§ DOCUMENT SECTION:
——

Essays about Rogers '60 people  who influenced us.

Paul MacGowan - An Uncommon Vice Principal

Current school operations learned from my teaching experience is that one of the vice principals is in charge of student discipline, an assignment that must be one of the most stressful jobs in the education business and usually guarantees that that VP would be the most unpopular staff member on the staff, from the students' point-of-view.

Rogers had a good system, unlike any I knew of in my post-Rogers educational life. John Jelinek, the flattopped Dean of Boys, had a cheerful manner about him, so much so that I observed him one day accost a brazen youth who came back from the Pirate, still puffing his cigarette as he strode down the front hallway. As I stood there, most likely with my mouth hanging open as I stared at the violator, Mr. Jelinek approached the lad, emerging from his office and calmly put his hand on the felon's arm and escorted him into his office. Quick and smooth.

Vice Principal Paul MacGowan, whose 1950s short-cropped hairstyle didn't have that same, popular flattop, more of the rounded GI style or butch, didn't deal with the toughies, or "rods" as they were sometimes called.

He had several duties, according to the wording by his photo in the Treasure Chest. Among them was advising student activities, which included student government.

You remember student government, an activity designed for those who "wanted to make this a better school," or "wanted to get everyone involved," or maybe just wanted to hold office for who knows why. Student government wasn't usually important to anyone but that handful of students who involved themselves in it. I was one of that group that is often placed by our peers as being in the nerdy category.

Nevertheless, I must say that having Paul MacGowan as our advisor was educational, at least for a teacher-to-be in the not-too-distant future. It's often said that student government is nothing but a group of puppets controlled by the administration. Not so at least not so at Rogers with Paul MacGowan. Mr. MacGowan gave advice only when needed or asked. He never set any agenda, vetoed anything that I recall. In fact, I remember only a few conversations with him. He was always respectful, never talked down to me. Friendly, very friendly. Reassuring. Helpful. Must have been a good dad if he treated his own kids like he treated us. I was the kind of kid that never felt really comfortable with teachers, and principal types were almost unapproachable, but not Mr. MacGowan. In short, he was a good educator in what he was assigned to do. He left us alone to learn how to get through the business handed to us or that we created.

I served as a student government/activities director for a period in my own teaching life. I adopted the Paul MacGowan model to LET THE KIDS DO IT THEMSELVES, or student government would be nothing more than what it was perceived to be, a mockery.

——

[Dataset records]

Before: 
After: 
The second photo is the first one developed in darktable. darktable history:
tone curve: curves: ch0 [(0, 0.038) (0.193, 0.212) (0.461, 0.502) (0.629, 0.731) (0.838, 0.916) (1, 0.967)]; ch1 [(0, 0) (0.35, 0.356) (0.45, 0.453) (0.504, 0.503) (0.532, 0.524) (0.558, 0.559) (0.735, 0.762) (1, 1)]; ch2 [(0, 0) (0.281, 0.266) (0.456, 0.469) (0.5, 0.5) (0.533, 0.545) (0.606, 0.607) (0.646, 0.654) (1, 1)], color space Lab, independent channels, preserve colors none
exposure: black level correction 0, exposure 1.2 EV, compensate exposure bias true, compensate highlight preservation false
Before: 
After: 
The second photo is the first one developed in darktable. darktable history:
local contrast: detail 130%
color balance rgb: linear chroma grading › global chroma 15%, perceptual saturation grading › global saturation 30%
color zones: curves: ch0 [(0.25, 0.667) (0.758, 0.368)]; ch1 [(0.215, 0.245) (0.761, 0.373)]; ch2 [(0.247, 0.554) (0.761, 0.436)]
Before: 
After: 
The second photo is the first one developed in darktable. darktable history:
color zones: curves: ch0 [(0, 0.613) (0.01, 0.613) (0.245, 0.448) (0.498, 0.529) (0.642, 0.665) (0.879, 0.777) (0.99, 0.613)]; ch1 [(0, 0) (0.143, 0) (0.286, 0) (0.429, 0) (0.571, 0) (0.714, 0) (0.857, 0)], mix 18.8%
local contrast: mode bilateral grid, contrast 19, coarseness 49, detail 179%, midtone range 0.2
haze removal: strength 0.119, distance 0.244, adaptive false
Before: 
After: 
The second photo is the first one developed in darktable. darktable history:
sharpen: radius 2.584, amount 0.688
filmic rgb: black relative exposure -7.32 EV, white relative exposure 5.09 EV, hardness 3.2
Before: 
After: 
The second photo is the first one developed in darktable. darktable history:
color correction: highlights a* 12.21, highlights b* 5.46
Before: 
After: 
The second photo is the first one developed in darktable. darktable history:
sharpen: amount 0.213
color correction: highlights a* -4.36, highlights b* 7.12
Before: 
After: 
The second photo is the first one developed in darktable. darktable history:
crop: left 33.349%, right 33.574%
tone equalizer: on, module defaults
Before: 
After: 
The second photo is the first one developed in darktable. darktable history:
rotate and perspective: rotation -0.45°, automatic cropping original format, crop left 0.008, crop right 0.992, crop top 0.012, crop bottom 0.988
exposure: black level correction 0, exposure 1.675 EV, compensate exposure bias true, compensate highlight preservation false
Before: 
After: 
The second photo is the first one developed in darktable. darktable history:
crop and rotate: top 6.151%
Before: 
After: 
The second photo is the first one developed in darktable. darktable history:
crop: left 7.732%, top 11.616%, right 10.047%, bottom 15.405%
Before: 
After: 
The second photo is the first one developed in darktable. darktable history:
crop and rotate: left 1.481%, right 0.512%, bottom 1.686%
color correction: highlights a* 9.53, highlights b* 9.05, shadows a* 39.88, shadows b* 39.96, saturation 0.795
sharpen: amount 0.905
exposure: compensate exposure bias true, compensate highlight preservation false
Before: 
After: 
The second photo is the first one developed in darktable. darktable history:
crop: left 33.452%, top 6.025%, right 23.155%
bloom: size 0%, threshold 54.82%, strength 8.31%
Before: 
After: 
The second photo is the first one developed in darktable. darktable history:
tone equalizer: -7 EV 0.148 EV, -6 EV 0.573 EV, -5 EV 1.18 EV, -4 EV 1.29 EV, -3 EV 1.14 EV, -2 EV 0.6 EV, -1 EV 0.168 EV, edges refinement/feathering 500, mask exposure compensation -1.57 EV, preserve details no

——

§ TASKS TO CARRY OUT:
**a)** From the essay about Paul MacGowan above, reproduce word for word the passage that begins at the words "Paul MacGowan - An" and stops after the words "the students' point-of-view.".
**b)** Translate this sentence from the essay about Paul MacGowan into Spanish: "He was always respectful, never talked down to me."

§ RESULTS OF THE TASKS:
**a)**
Paul MacGowan - An Uncommon Vice Principal

Current school operations learned from my teaching experience is that one of the vice principals is in charge of student discipline, an assignment that must be one of the most stressful jobs in the education business and usually guarantees that that VP would be the most unpopular staff member on the staff, from the students' point-of-view.

**b)** Siempre era respetuoso, nunca me hablaba con condescendencia.